If it is still decided that bankruptcy is necessary
after taking the credit counseling course, one must decide
what type of bankruptcy to file. Both categories of bankruptcy
will cost money and leave a scar on credit, but the key to
deciding is looking at the individual's situation. Both types
of bankruptcy will also put an automatic stay protecting the
debtor from creditors and from having property taken out from
under them.
However, there are a few things that a stay
may not always cover and creditors can occasionally ask for
stays to be removed. So check with your attorney about what
can be protected in your individual situation.
Due to the new laws, not everyone can file a
Chapter 7. Chapter 7 is what many people assume when they
think of bankruptcy, an avenue to completely wipe out debt
and give you a fresh start.
It is not necessarily 100% true that Chapter
7 will wipe out all debt, but it does give the consumer a
much lighter burden to bear. The problem is that only people
who have a small enough amount of disposable income can file
Chapter 7.
Disposable income is what is left over to spend
after all monthly expenses have been paid. The Internal Revenue
Service (IRS) is the organization that gets to decide what
things should cost, so just because you pay a certain dollar
amount, that doesn't mean the IRS will allow it.

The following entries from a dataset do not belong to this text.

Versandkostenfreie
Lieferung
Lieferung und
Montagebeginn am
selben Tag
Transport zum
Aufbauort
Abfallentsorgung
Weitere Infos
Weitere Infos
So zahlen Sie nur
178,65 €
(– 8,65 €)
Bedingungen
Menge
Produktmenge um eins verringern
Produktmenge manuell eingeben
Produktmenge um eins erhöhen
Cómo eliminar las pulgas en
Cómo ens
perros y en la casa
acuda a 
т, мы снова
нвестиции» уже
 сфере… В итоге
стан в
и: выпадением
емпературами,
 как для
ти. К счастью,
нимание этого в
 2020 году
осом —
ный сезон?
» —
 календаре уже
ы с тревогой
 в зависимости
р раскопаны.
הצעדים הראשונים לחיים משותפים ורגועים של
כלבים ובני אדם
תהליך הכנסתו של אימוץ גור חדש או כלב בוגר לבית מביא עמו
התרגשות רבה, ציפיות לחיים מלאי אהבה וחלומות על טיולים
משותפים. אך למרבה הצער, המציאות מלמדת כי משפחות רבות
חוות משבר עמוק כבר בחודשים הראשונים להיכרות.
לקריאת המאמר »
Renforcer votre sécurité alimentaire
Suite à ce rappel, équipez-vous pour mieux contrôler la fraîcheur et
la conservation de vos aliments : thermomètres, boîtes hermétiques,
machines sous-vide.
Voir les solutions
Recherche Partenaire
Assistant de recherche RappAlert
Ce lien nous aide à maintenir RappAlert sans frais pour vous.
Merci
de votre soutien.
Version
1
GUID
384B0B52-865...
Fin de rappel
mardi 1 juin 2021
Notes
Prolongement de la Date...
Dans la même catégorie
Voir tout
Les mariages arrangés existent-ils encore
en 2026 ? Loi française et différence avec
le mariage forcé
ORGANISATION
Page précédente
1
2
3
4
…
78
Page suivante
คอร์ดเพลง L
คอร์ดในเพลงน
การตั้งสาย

Only individuals who have less than $100 a month
in disposable income by IRS standards can file Chapter 7.
And beyond that, a Chapter 7 will not stop foreclosure indefinitely.
Usually a lender will ask to have a foreclosure stay removed
as soon as it is possible to do so.
Chapter 13, on the other hand, will more likely
help a homeowner keep his/her home. While Chapter 13 requirements
are also stringent, requiring the debtor to make enough money
for regular payments and to keep up with payments, it will
usually protect a home from being foreclosed on if the consumer
works to make every payment.
Something homeowners need to be aware of is
that if they don't make their scheduled payments, they can
still put all of their property in jeopardy of being lost.
So Chapter 13 is likely the best choice for
someone facing a foreclosure, but each individual has a different
situation and the unique characteristics of the situation
should be considered before making a final decision.